Friday June 8, 2012 :  IGT AND WILL HILL APPROVED FOR NEVADA LICENSING (Update)
 
Two more top companies join Bally on Nevada Gaming Control Board approved list
 
Following the approval of the Bally Technology application for online gambling licensing earlier this week, the Nevada Gaming Control Board has given its approval for two more leading companies, International Game Technology and the British group William Hill plc.
 
Board Chairman Mark Lipparelli said both companies must submit their technologies to the state for testing, particularly with regard to measures to prevent underage and out-of-state gambling.
 
In a statement on its success at Thursday's meeting of the Board, IGT announced that it has received approval for an interactive gaming service provider and manufacturer license.
 
"We are honored to be one of the first recommended providers by the Nevada Gaming Control Board," said Patti Hart, IGT chief executive officer. "This important step will allow IGT to better support our customers as they expand their offerings to their players to include interactive wager based entertainment."
 
The company's announcement acknowledged that the final decision will be made by the Nevada Gaming Commission, which is scheduled to meet on June 21.
 
Robert Melendres, executive vice president of IGT, said interactive gaming operations in his company employ 400 people, whilst Crystian Terry, director of casino operations went into some detail on the care the company takes to verify age, location and identity of online players.
 
Questioned on the activities of recently acquired Entraction, company representatives said that due diligence checks prior to the purchase had not uncovered American activity, which was in any case less than one percent of the company's business.
 
Once discovered, the activity had been immediately halted, the company claimed, adding that it was liaising with the Department of Justice to ascertain if any penalties would be imposed.
 
The British online and land gambling operator William Hill plc was subjected to extensive questioning in the three hour NGCB hearing, but was ultimately successful.
 
The company owns three Nevada sports books it acquired last year – Leroy’s, Lucky’s and Club Cal Neva – and said that its intention is to consolidate and re-brand in a project that will ultimately cost over $60 million.
 
Board members focused especially on William Hill's joint venture enterprise with the Playtech plc online gambling software developer, questioning the background of principal Playtech shareholder Teddy Sagi.
 
It was noted that Playtech has submitted a separate application for licensing.
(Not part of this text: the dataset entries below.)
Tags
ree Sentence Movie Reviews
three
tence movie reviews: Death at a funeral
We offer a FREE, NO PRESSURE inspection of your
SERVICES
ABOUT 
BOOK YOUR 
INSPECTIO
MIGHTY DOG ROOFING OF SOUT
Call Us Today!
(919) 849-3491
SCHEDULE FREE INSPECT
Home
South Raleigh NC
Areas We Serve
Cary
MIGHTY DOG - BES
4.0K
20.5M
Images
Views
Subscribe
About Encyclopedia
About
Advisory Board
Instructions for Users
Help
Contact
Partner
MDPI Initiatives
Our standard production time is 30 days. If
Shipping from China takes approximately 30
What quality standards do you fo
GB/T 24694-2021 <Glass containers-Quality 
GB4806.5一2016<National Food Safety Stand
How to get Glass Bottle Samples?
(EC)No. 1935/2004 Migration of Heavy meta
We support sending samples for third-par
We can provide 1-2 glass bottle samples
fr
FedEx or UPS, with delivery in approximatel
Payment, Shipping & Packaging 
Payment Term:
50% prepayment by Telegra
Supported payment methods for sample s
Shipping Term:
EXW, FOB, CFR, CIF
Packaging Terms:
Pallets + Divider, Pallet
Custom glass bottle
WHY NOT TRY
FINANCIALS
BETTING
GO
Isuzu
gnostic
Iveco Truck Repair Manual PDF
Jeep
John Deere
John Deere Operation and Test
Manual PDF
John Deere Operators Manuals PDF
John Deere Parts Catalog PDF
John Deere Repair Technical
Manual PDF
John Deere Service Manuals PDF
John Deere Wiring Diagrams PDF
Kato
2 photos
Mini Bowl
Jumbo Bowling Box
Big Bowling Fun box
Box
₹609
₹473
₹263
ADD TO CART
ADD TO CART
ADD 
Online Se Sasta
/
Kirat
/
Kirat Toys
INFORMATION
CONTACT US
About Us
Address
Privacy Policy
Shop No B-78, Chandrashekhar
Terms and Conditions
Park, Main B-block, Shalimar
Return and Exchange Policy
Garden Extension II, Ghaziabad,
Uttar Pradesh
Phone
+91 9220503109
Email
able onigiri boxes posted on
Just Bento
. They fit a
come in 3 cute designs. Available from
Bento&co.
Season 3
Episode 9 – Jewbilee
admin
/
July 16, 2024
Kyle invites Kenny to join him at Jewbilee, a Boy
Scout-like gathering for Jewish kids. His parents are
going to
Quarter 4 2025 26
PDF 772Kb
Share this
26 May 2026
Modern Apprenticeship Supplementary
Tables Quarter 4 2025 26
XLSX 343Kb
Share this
The company's legal representatives were also quizzed regarding William Hill's pre-UIGEA American activity.
 
In a detailed presentation, company representatives portrayed the online gambling business as an engine for growth
 
Observing the process remotely on a live stream feed, Nevada Gaming Commission member Randolph Townsend commented that it was apparent that whilst regulators frowned on historic operations that conflicted with the outdated Wire Act, this was not necessarily grounds for disqualification
 
At one point in the hearing it appeared that chairman Mark Lipparelli would give William Hill only a conditional approval subject to a probationary period, but this route was not taken after argument by the company's representatives and comment by members of the board that William Hill was a well-respected company with a professional management.